#### [REQUIRED ACTION A]
Reproduce word for word the passage of the article below about the Rev. Richard Reese, beginning at the words "In fact, he" and stopping after "Reese, who is 59.".
#### [REQUIRED ACTION B]
In the article below about the Rev. Richard Reese, rewrite more briefly the paragraph that begins "All procedures went according to plan," keeping its main facts.

#### [QUOTED PASSAGE]
►
By JENNA BURLEIGH
KEESEVILLE — The Rev. Richard Reese didn't always want to preach.
In fact, he gets nervous about speaking to crowds. But after several visions and a near-death encounter, Good Shepherd Church of the Nazarene's new pastor discovered his calling.
"I felt God touch me, and I knew that he had healed me," Reese said.
SANCTIFIED
The Church of the Nazarene is a Protestant sect of Christianity. The denomination allows ministers to wed and women to pastor.
"The main difference that sets us apart is we believe in sanctification," explained Reese, who is 59.
Sanctification occurs when a person decides to completely give his or her life to God.
"Our lives are for him. Whatever we do, we do it to help with his kingdom," the pastor said.
For Reese, the decision came after a few eye-opening experiences.
In 1975, undergoing preparation for a vasectomy, he had some routine X-rays.
"They found something, just like an egg, right there in my chest," he said.
Believing it to be cancerous, doctors removed the mass. Then they detected a malignancy that required another surgery.
All procedures went according to plan, but another problem surfaced — a blood clot in Reese's leg broke up and passed through his heart. That's something, he said, that very few survive.
◄
#### [EXTRACTED RECORDS]
►
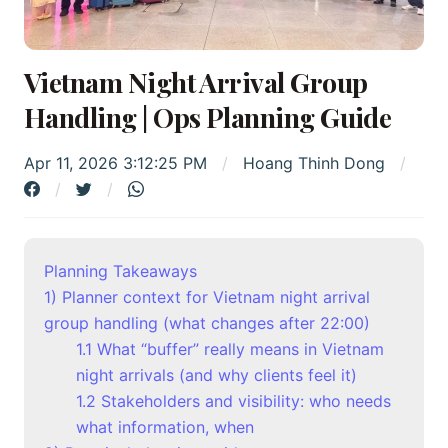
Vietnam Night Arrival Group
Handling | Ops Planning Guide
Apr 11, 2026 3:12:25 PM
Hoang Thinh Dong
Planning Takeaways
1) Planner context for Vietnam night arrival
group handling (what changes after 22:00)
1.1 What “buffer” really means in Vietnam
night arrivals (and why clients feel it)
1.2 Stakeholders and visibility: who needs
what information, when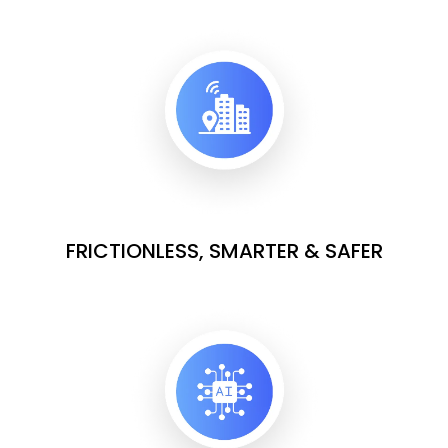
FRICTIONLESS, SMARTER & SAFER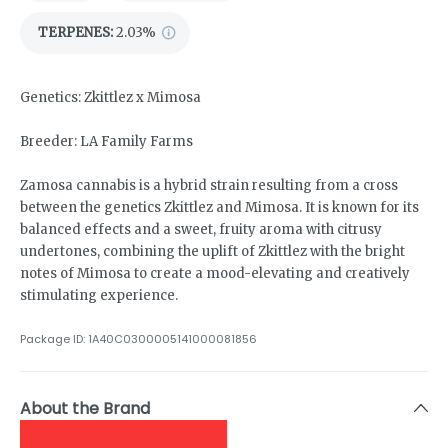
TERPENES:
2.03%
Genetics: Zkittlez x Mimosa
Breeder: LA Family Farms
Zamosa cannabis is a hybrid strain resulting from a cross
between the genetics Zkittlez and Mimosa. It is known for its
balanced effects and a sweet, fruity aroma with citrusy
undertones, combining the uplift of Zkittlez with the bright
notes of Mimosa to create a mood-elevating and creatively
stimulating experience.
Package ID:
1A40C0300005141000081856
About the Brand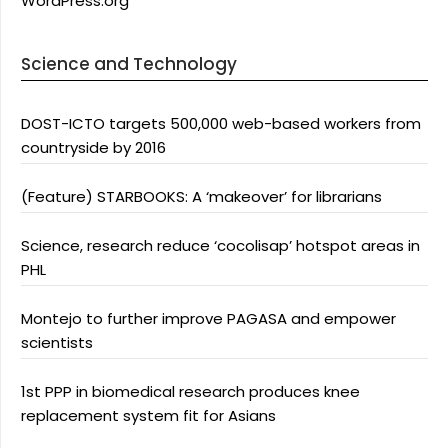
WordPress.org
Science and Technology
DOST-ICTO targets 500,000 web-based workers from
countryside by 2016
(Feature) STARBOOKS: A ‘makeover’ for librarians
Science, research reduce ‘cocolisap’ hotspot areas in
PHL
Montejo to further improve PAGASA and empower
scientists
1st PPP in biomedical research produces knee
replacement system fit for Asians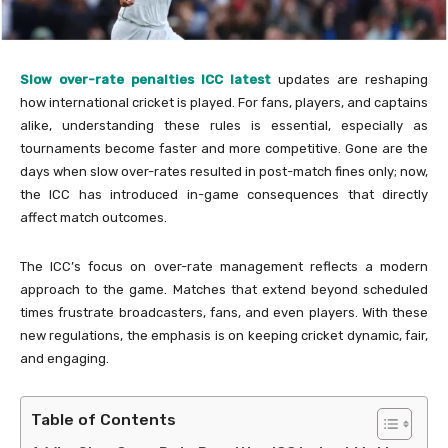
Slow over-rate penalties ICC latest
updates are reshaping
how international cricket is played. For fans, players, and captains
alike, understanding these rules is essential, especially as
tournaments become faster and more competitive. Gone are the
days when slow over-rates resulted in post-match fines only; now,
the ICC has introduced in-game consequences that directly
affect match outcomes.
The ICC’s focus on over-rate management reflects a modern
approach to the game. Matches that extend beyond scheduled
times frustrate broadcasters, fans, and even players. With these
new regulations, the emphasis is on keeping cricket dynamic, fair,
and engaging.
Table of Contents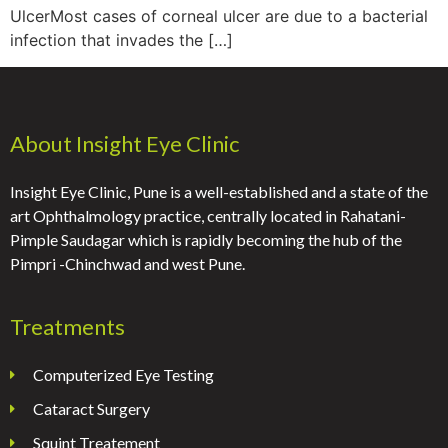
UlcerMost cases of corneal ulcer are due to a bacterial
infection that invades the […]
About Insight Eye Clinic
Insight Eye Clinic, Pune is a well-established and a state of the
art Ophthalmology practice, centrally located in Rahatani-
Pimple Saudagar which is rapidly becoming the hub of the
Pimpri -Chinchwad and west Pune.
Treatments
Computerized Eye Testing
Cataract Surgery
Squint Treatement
◄
#### [OUTPUT A]
In fact, he gets nervous about speaking to crowds. But after several visions and a near-death encounter, Good Shepherd Church of the Nazarene's new pastor discovered his calling.
"I felt God touch me, and I knew that he had healed me," Reese said.
SANCTIFIED
The Church of the Nazarene is a Protestant sect of Christianity. The denomination allows ministers to wed and women to pastor.
"The main difference that sets us apart is we believe in sanctification," explained Reese, who is 59.

#### [OUTPUT B]
The procedures went as planned, but a blood clot in Reese's leg broke up and passed through his heart, which he said very few people survive.